Dataset extract
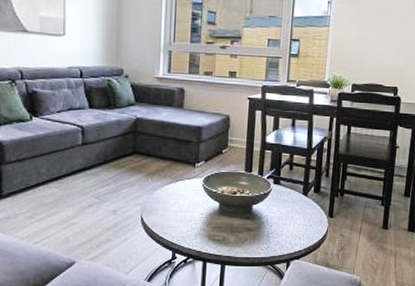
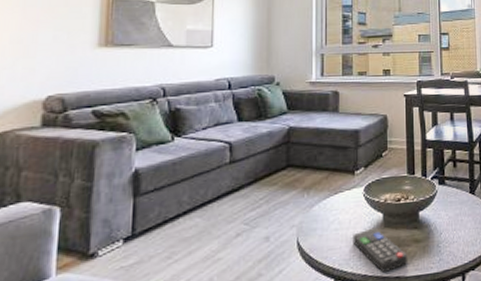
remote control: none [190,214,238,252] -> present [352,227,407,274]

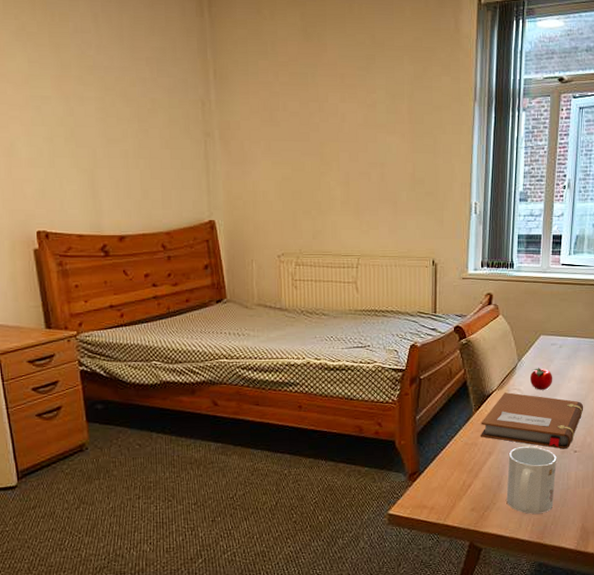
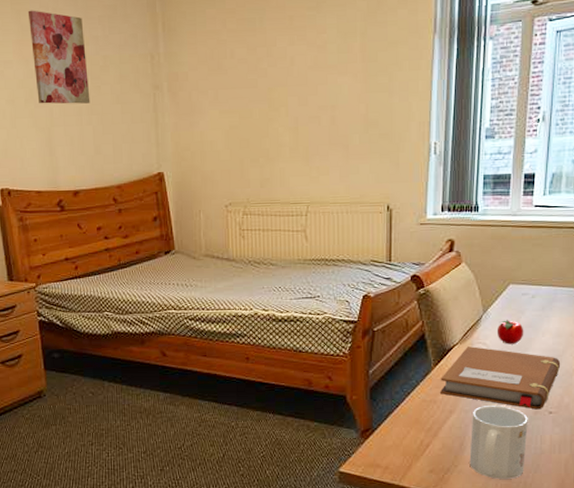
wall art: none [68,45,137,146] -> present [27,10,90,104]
* * *
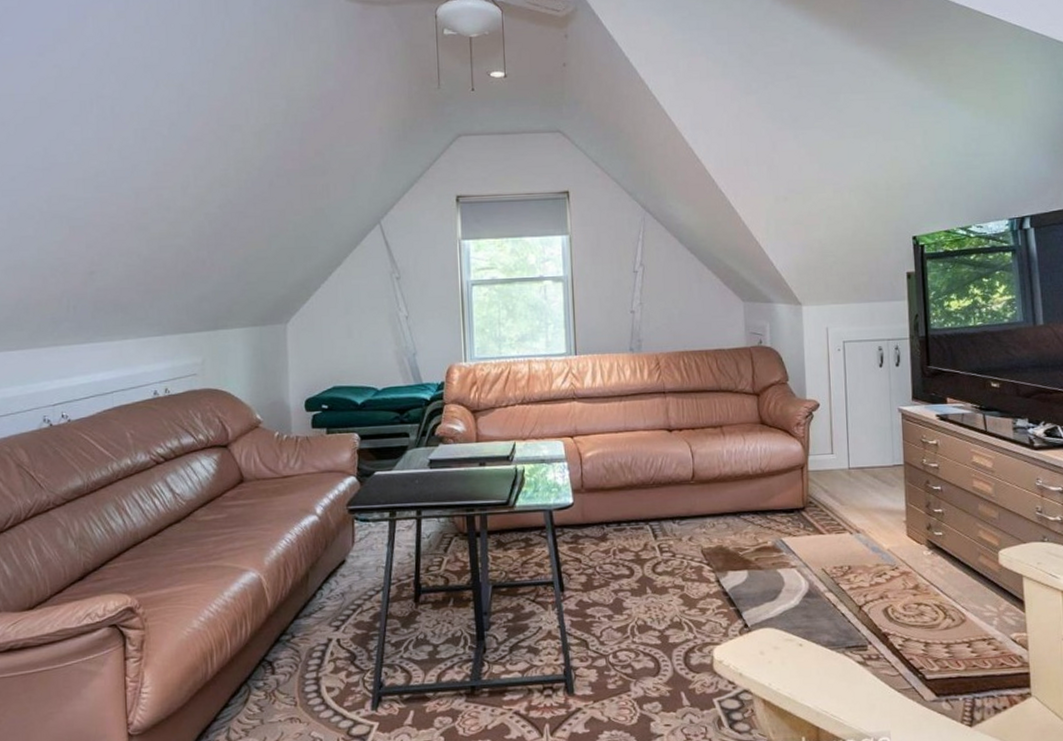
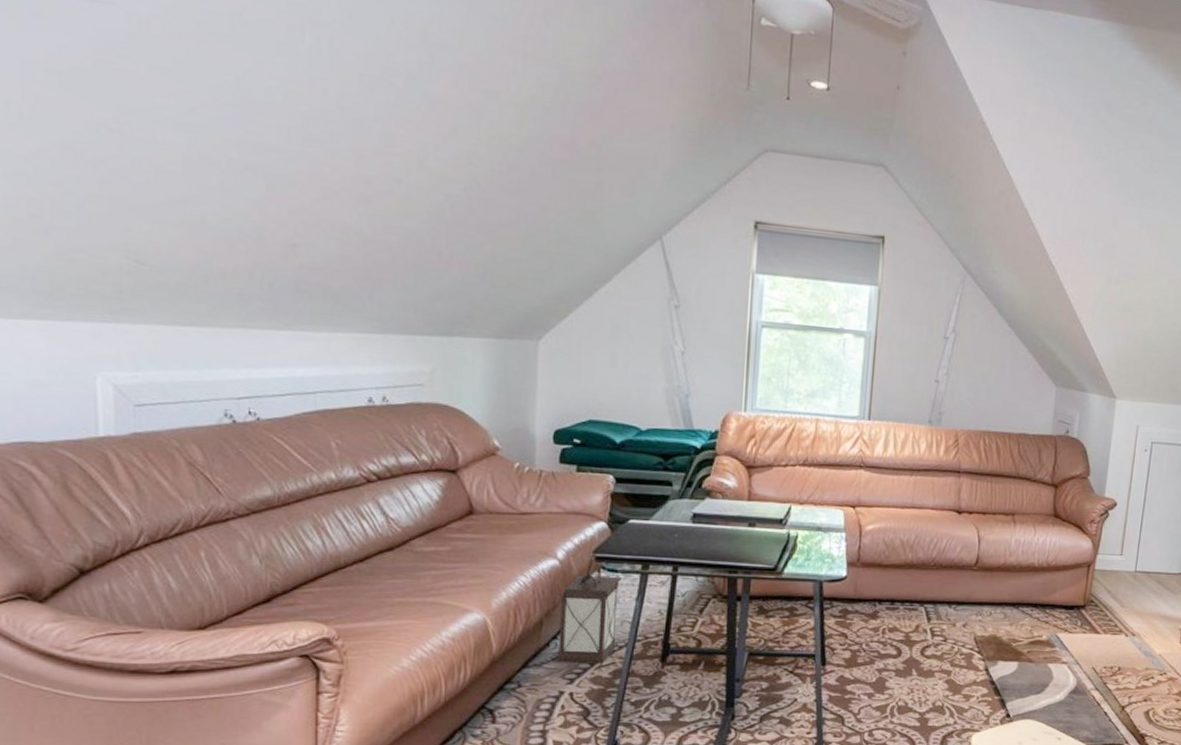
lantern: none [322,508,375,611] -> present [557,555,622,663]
...
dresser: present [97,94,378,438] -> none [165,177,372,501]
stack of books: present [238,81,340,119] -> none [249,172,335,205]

Activity
Within the material above, find the part that opens with the line containing "remote control: none" and closes with the line containing "wall art: none", and reproduce it exactly without the pictures.

The completed task
remote control: none [190,214,238,252] -> present [352,227,407,274]

wall art: none [68,45,137,146] -> present [27,10,90,104]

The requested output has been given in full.